The iterative elimination of half the search space in Binary Search is precisely what yields its tremendous efficiency of $O(\log_2(n))$.
- To find the worst-case time complexity, we determine the maximum number of comparisons, $h$, needed to reduce the original input size $n$ to a single element.
- In the worst case, the algorithm runs for $h$ iterations until the search space contains at most one element.
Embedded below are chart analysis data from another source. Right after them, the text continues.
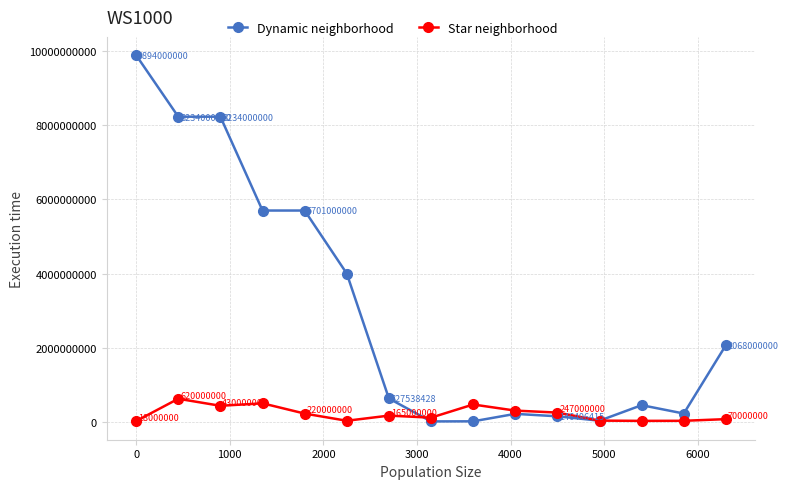

Rank the series by their average value, from lowest to highest.

Star neighborhood, Dynamic neighborhood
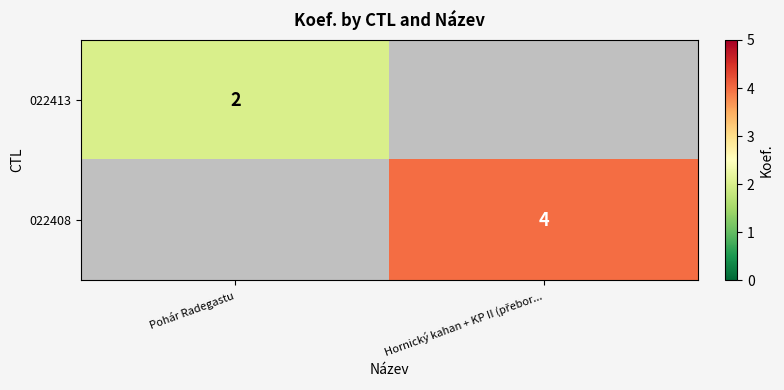

At how many categories does at least one series exceed 3?

1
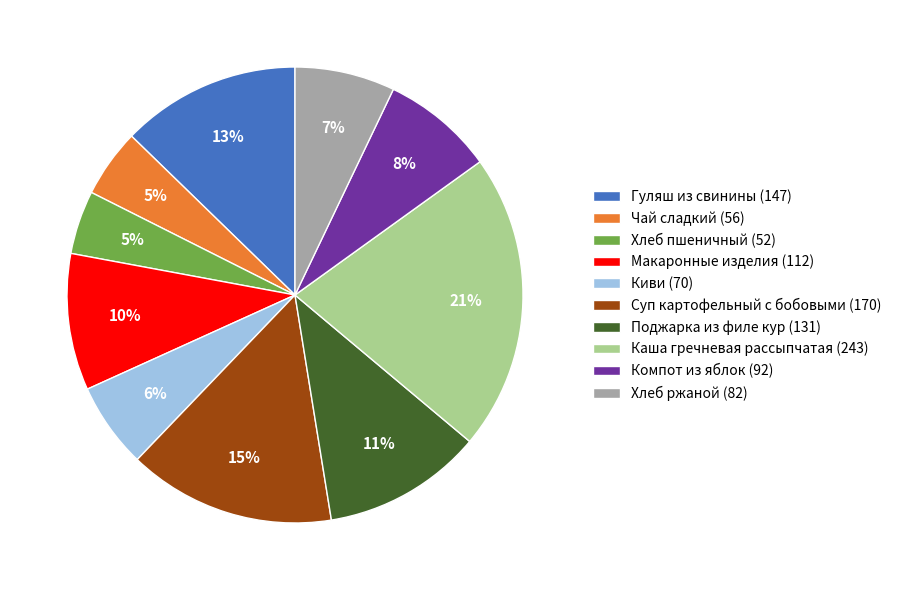

To the nearest percent, what percentage of the pie is Поджарка из филе кур (131)?

11%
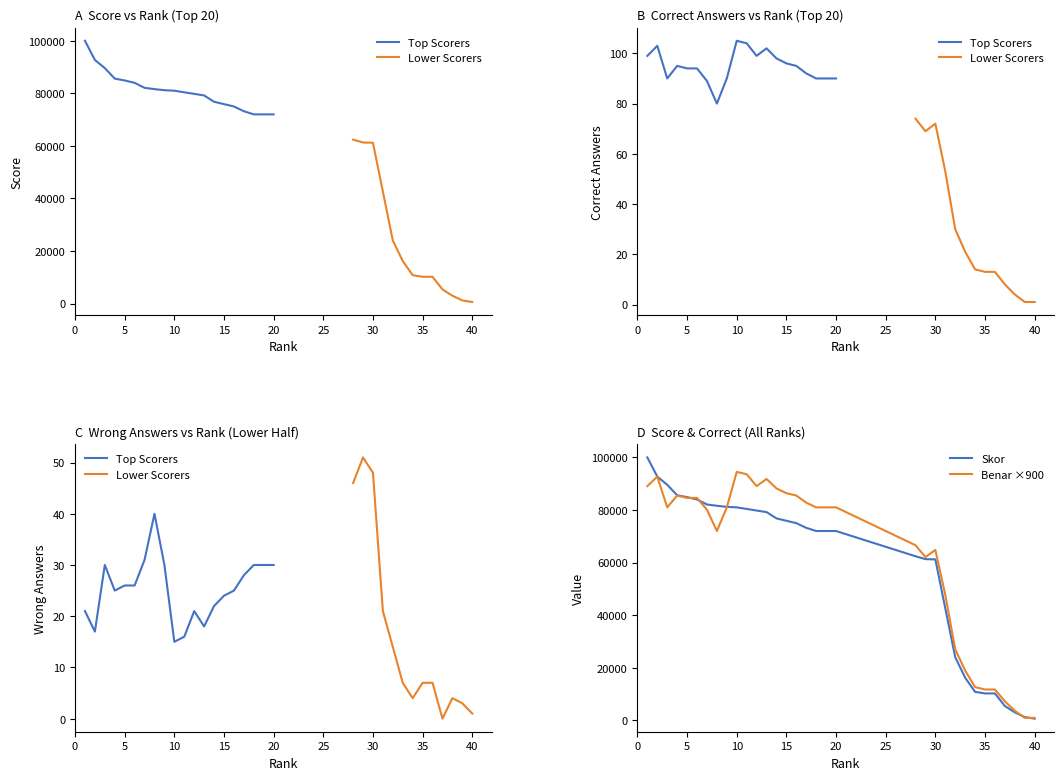

How many values in the Benar series exceed 95?

8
The size of the search space $S$ decreases geometrically:
- Initial Size: $|S_0| = n$
- After 1 comparison: $|S_1| \approx n/2$
- After $h$ comparisons: $|S_h| \approx n / 2^h$
- The process stops when the remaining size is approximately 1. $$ \frac{n}{2^h} \approx 1 \implies n \approx 2^h $$
- Taking the logarithm base 2 to solve for $h$: $$ h \approx \log_2(n) $$
- Key Takeaway: Since the work done in each iteration (calculating the pivot and comparing) takes constant time, the total running time $f(n)$ is proportional to the number of steps, $h$. Therefore, the worst-case time complexity is: $$ O(f(n)) = O(\log_2(n)) $$
Complexity Breakdown
| Component | Description | Cost |
|---|---|---|
| Worst-Case Steps (h) | Number of comparisons to reduce $n$ to 1. | $\log_2(n)$ |
| Work per Step | Midpoint calculation and one comparison. | $O(1)$ |
| Total Complexity | Steps × Work per Step. | $O(\log_2(n))$ |